简体   繁体   English

使用正则表达式从Excel VBA宏中搜索Word文件

[英]Using regex to search in a word file from an excel vba macro

I have a large number of txt-files, which I want to search for specific words. 我有大量的txt文件,我想搜索特定的单词。 My approach is using an excel macro to open the txt files in word and than search each occurence of a list of words, which I provide in the excel file. 我的方法是使用excel宏以word形式打开txt文件,然后搜索每次出现的单词列表,这些都是我在excel文件中提供的。 It gives me a list, of how often each word occurs in each document. 它给了我一个清单,列出了每个单词在每个文档中出现的频率。 I have managed to do so, using the following code: 我设法做到了,使用下面的代码:

Sub CounterofWords()

Application.ScreenUpdating = False

    Dim wdApp As Word.Application
    Set wdApp = CreateObject("Word.application")
    wdApp.Visible = False

For d = 1 To 23

    Dim wdDoc As Word.Document


    FName = "C:\Users\Andreas\Desktop\test\" & Cells(d + 1, 11) & "_htm.txt"
    On Error GoTo txtdesign
    Set wdDoc = wdApp.Documents.Open(filename:=FName)

i = 15

Do While Cells(1, i) <> ""

iCount = 0
Application.ScreenUpdating = False

With wdApp.Selection.Find
 .ClearFormatting
 .Text = Cells(1, i).Value
        Do While .Execute
            iCount = iCount + 1
            wdApp.Selection.MoveRight
        Loop
End With
Cells(d + 1, i).Value = iCount

i = i + 1
Loop





wdDoc.Close savechanges:=False
Set wdDoc = Nothing

Next d

wdApp.Quit
Set wdApp = Nothing

Application.ScreenUpdating = True

Exit Sub

txtdesign:
FName = "C:\Users\Andreas\Desktop\test\" & Cells(d + 1, 11) & "_txt.txt"
Resume

End Sub

Here you can see the relevant part of my spreadsheet, where I ran the macro for the first 23 documents. 在这里,您可以看到电子表格的相关部分,在其中运行了前23个文档的宏。
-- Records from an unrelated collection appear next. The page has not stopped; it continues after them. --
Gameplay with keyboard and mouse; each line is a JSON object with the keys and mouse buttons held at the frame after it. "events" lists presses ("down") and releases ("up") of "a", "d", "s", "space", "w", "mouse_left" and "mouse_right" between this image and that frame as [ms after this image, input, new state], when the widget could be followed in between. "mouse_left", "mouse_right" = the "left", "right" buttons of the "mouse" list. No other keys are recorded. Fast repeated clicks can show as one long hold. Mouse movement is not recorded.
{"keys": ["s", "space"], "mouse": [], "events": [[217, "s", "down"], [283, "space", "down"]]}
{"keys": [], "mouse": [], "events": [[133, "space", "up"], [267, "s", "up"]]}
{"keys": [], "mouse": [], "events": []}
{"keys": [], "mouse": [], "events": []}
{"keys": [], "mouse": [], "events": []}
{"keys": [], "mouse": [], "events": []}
Everything works fine so far. 到目前为止一切正常。 Now I want to be able to search for regular expressions. 现在,我希望能够搜索正则表达式。 I need this for example to avoid certain combinations of words in my search. 例如,我需要这样做以避免在搜索中使用某些单词组合。

It seems to be a problem that I can not write something like 我不能写这样的东西似乎是个问题

With wdApp.Selection.regex

Anyways, I don't know how to make regex work in a situation like this and appreciate your help! 无论如何,我不知道如何在这种情况下使正则表达式工作并感谢您的帮助!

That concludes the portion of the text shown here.